So I have two angles, a1 and a2, in the range [0, 2*PI). I want to adjust a1 .01 radians towards a2. How do I determine if I need to add or subtract .01 radians?

I understand that I can calculate the two differences thusly:

difference1 = Math.abs(a2 - a1)

difference2 = 2*PI - difference1

But even given those two differences, I don't see how to make the leap in the right direction. I can't think of a simple way of doing it that doesn't involve looking at things on a case by case, per quadrant basis.

#include <cmath>

float const Pi = std::atan(1.0f) * 4.0f;

float angle_diff(float a1, float a2) {
  float diff = a2 - a1;
  
  if (diff >= Pi)
    return diff - 2.0f * Pi;
  
  if (diff < -Pi)
    return diff + 2.0f * Pi;
  
  return diff;
}

float limited_angle_diff(float a1, float a2, float max) {
  float d = angle_diff(a1, a2);
  
  if (std::abs(d) > max)
    return d > 0 ? max : -max;
  
  return d;
}

You should consider using unit-length complex numbers instead of angles, because rotations are more naturally expressed that way. If you were doing that, this is what the could would look like:

#include <complex>

typedef std::complex<float> Complex;

Complex limited_rotation_towards(Complex z1, Complex z2, Complex max) {
  Complex r = z2 / z1; // Look, ma, no special cases!
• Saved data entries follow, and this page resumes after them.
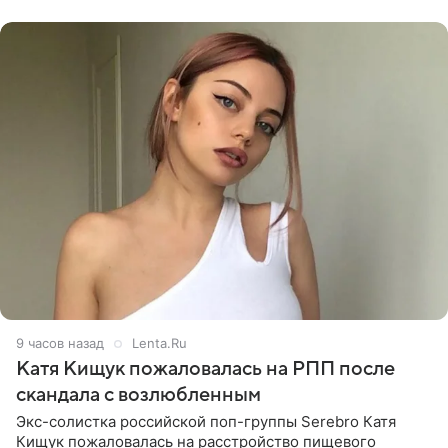
химиотерапии позади, но
9 часов назад
Lenta.Ru
Катя Кищук пожаловалась на РПП после
скандала с возлюбленным
Экс-солистка российской поп-группы Serebro Катя
Кищук пожаловалась на расстройство пищевого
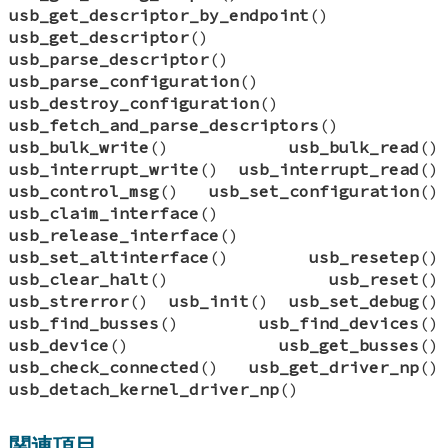
usb_get_descriptor_by_endpoint
()
usb_get_descriptor
()
usb_parse_descriptor
()
usb_parse_configuration
()
usb_destroy_configuration
()
usb_fetch_and_parse_descriptors
()
usb_bulk_write
()
usb_bulk_read
()
usb_interrupt_write
()
usb_interrupt_read
()
usb_control_msg
()
usb_set_configuration
()
usb_claim_interface
()
usb_release_interface
()
usb_set_altinterface
()
usb_resetep
()
usb_clear_halt
()
usb_reset
()
usb_strerror
()
usb_init
()
usb_set_debug
()
usb_find_busses
()
usb_find_devices
()
usb_device
()
usb_get_busses
()
usb_check_connected
()
usb_get_driver_np
()
usb_detach_kernel_driver_np
()
関連項目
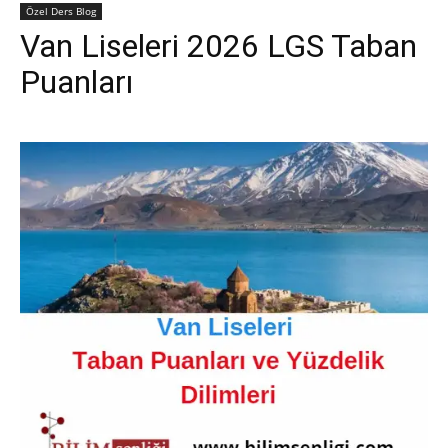
Özel Ders Blog
Van Liseleri 2026 LGS Taban
Puanları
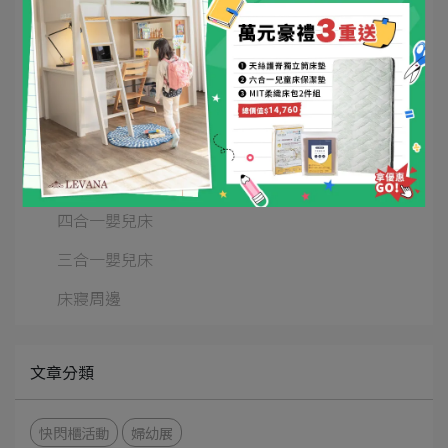
名人愛用
開箱影片
媒體報導
Kids兒童床
五合一嬰兒床
四合一嬰兒床
三合一嬰兒床
床寢周邊
文章分類
快閃櫃活動
婦幼展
  if (std::abs(r.imag()) > max.imag())
    return r.imag() > 0 ? max : conj(max);

  return r;
}

Is the complex just a mapping of (real, imaginary) -> (x, y) for this case?

35 minutes ago, aptpatzer said:

Is the complex just a mapping of (real, imaginary) -> (x, y) for this case?

A complex number is a number of the for a+b*i, where i = sqrt(-1). You can identify the point (x,y) with the complex number x+y*i, and a rotation of angle a with the complex number cos(a)+sin(a)*i. Then applying a rotation around the origin is simply multiplication. That makes a lot of operations very convenient.

Let me know if that's still not clear enough.

Yep it's clear. Euler's formula traces a unit circle in the complex plane. I'll have to implement a complex class and overload some arithmetic operators for it. That should be fun and useful though. Thanks for the help sir.

Incidentally the same mapping also applies to the higher-order complex numbers like quaternians, but thinking of orientation as a four-dimensional value is a little more difficult.